La lotte n’est pas que de mer, elle est aussi du lac. C’est le seul poisson d’eau douce de la famille des gadidés (morue, merlan, cabillaud, lieu, églefin). Comme elle aime les eaux froides et calmes, son habitat est limité aux grands lacs français (Annecy, Bourget), franco-suisse (Léman)

et à quelques rivières où elle affectionne la vie tranquille des fonds. Jusqu’en 1970, elle était considérée comme une espèce envahissante et pourchassée comme tel.

A l’instar de la plupart des poissons des lacs, la lotte se nourri très sainement de plancton, d’insectes tombés au fond, de larves et des oeufs et alevins des autres poissons.
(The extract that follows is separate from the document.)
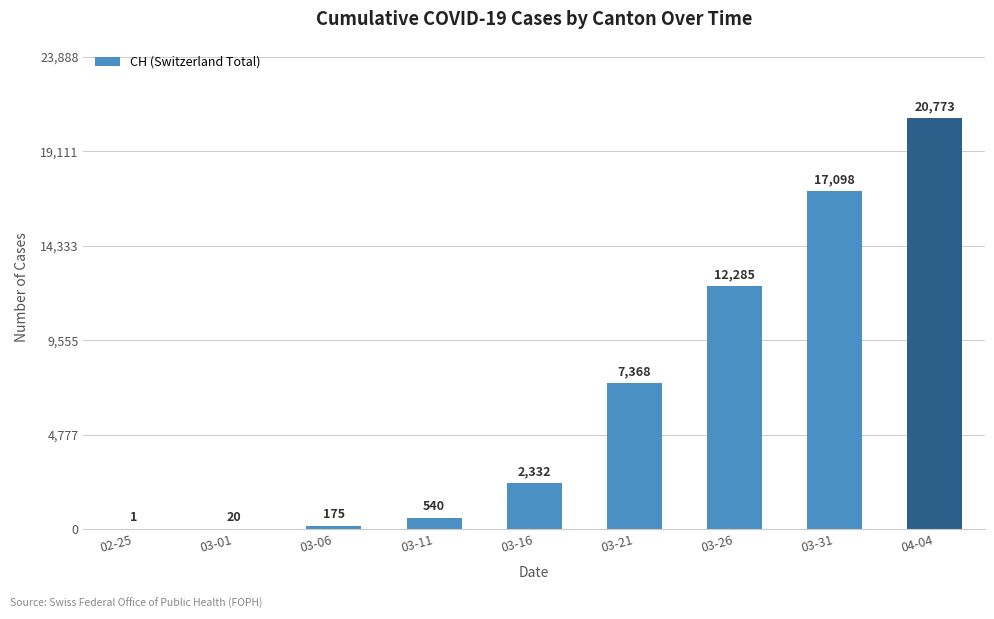

Is it true that the value at 03-16 is 2332?

True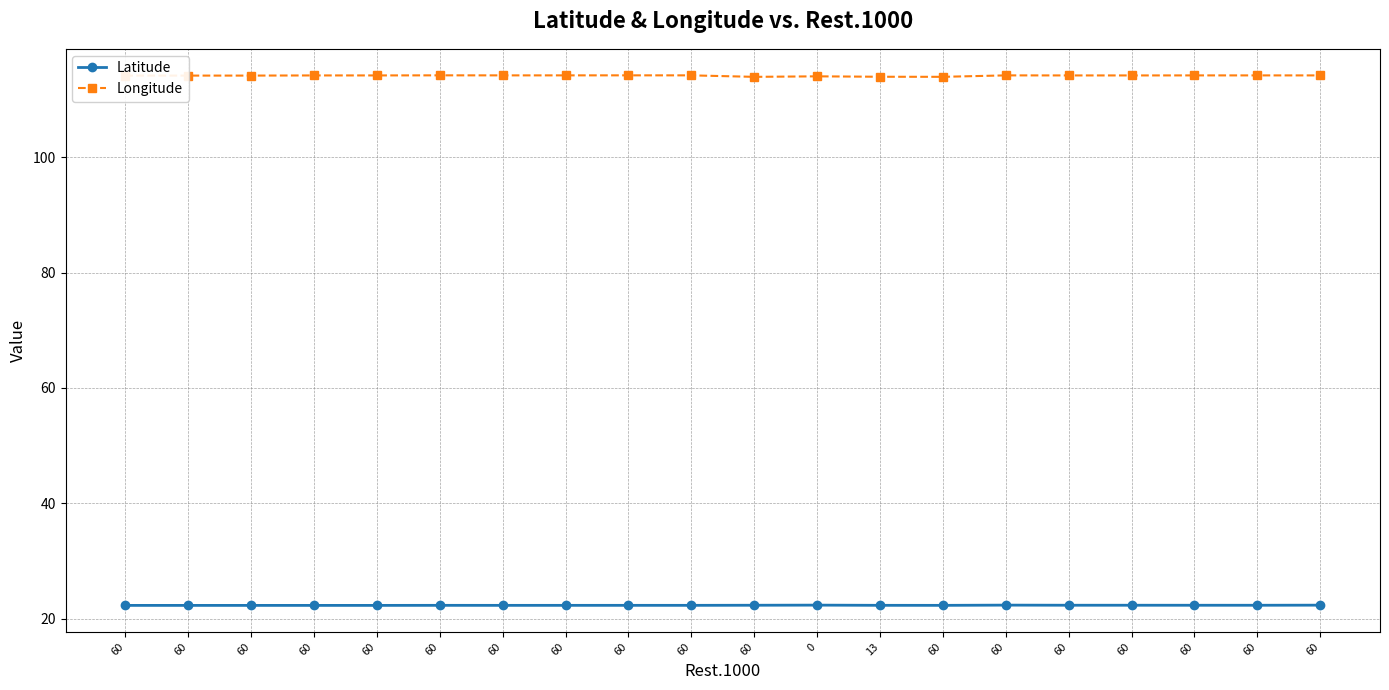

What is the label of the 18th point from the right?

60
Si elle ne peut recevoir l’appellation « Bio » en raison de son caractère exclusivement sauvage, c’est une valeur sure en matière sanitaire. Elle vit et chasse la nuit à des profondeurs variants entre 50 et 70 m. La femelle est très productive et pond jusqu’à 1 million d’oeufs.
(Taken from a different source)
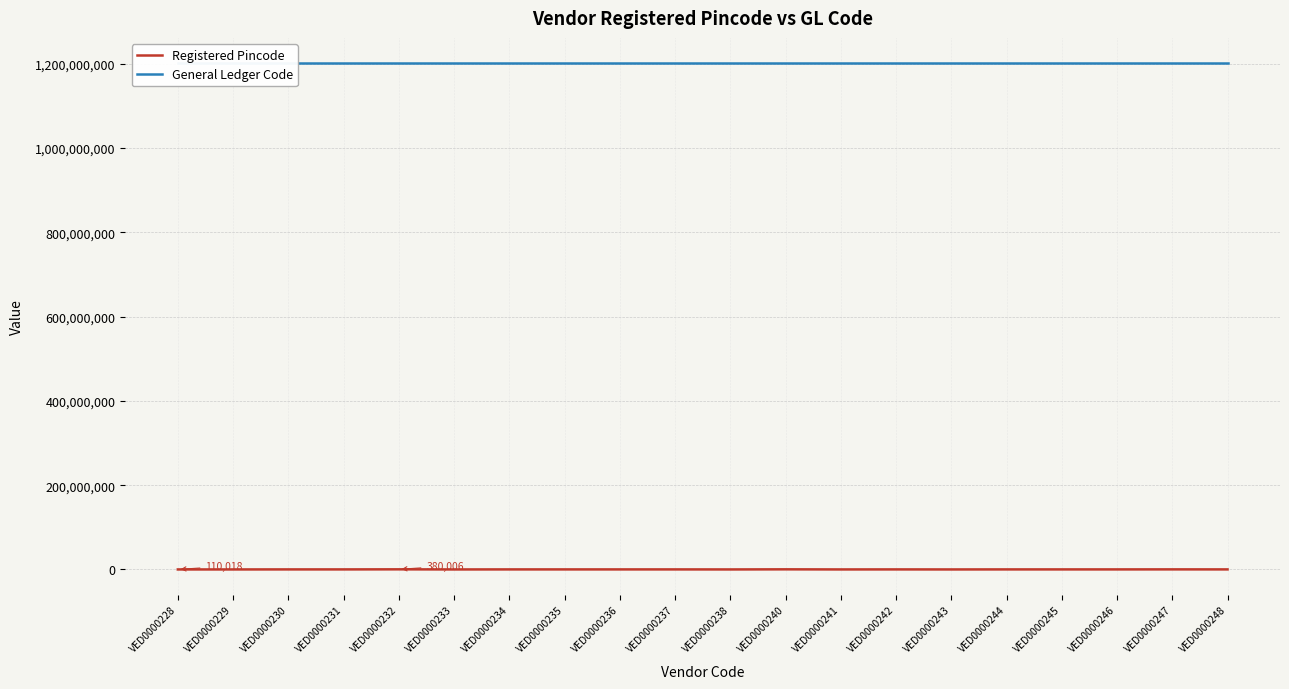

What is the sum of the Registered Pincode values at VED0000248 and VED0000242?

402313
A la pêche, la lotte de lac est un poisson attachant. Elle peut atteindre 70 cm de long. Philosophe et fataliste, au sortir de l’eau la lotte ne se débat pas dans la main du pêcheur. Elle ne se lance pas dans des sauts furieux et indignés comme la féra ou la truite. Elle s’endort calmement et sa mort ressemble juste un changement d’état.

Et pour quel nouvel état ! Pour produire deux filets magnifiques à la chaire particulièrement fine et mœlleuse. Son foie, un tiers environ du poids de l’animal, est remarquable, comparable à un foie gras d’oie ou de canard. Et contrairement aux autres espèces lacustres, sa cuisson est plutôt aisée. Particulièrement abondante de novembre à avril, son foie est une alternative originale au traditionnel foie gras.
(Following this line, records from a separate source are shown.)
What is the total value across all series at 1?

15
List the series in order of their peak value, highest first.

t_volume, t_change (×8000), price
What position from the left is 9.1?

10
Sujet réalisé à partir des produits de la pêcherie Eric Jacquier à Lugrin (haute Savoie)

Cuisiner la lotte du lac

Comme sa saveur est assez marquée, les méthodes les plus simples seront les meilleures et les plus respectueuses de son goût unique. Oubliez les cuissons au lait ou au court bouillon. La saveur très particulière de la lotte se suffit à elle même.
– Façon meunière, les filets justes poêlés dans du beurre clarifié – nettement préférable à l’huile à mon avis – de quelques dizaines de secondes de chaque côté à une ou deux minutes selon leur grosseur. Arrosé d’un beurre citronné ou aromatisé de quelques gouttes d’un bon vinaigre d’échalote ou de fruit et accompagné de petits légumes pareillement sautées.
- Il est possible de paner les filets avant de les poêlés. Je ne suis pas certains que l’apport de la farine, de l’oeuf et de la chapelure apporte un plus à cette chaire si délicate.
Le foie est particulièrement intéressant pour les gastronomes. Il est pour moi l’égal du foie gras d’oie ou de canard. Vous pourrez le cuire à la poêle après l’avoir escalopé afin que chaque morceau soit d’épaisseur identique. Juste un beurre clarifié, une à deux minutes de chaque côté dans la matière grasse frémissante, éteindre le feu et laisser à couvert une à deux minutes supplémentaires, c’est tout.
Comme tous les poissons d’eau douce, et même si la lotte est plus tolérante, attention à la durée de cuisson qui ne jamais être trop longue.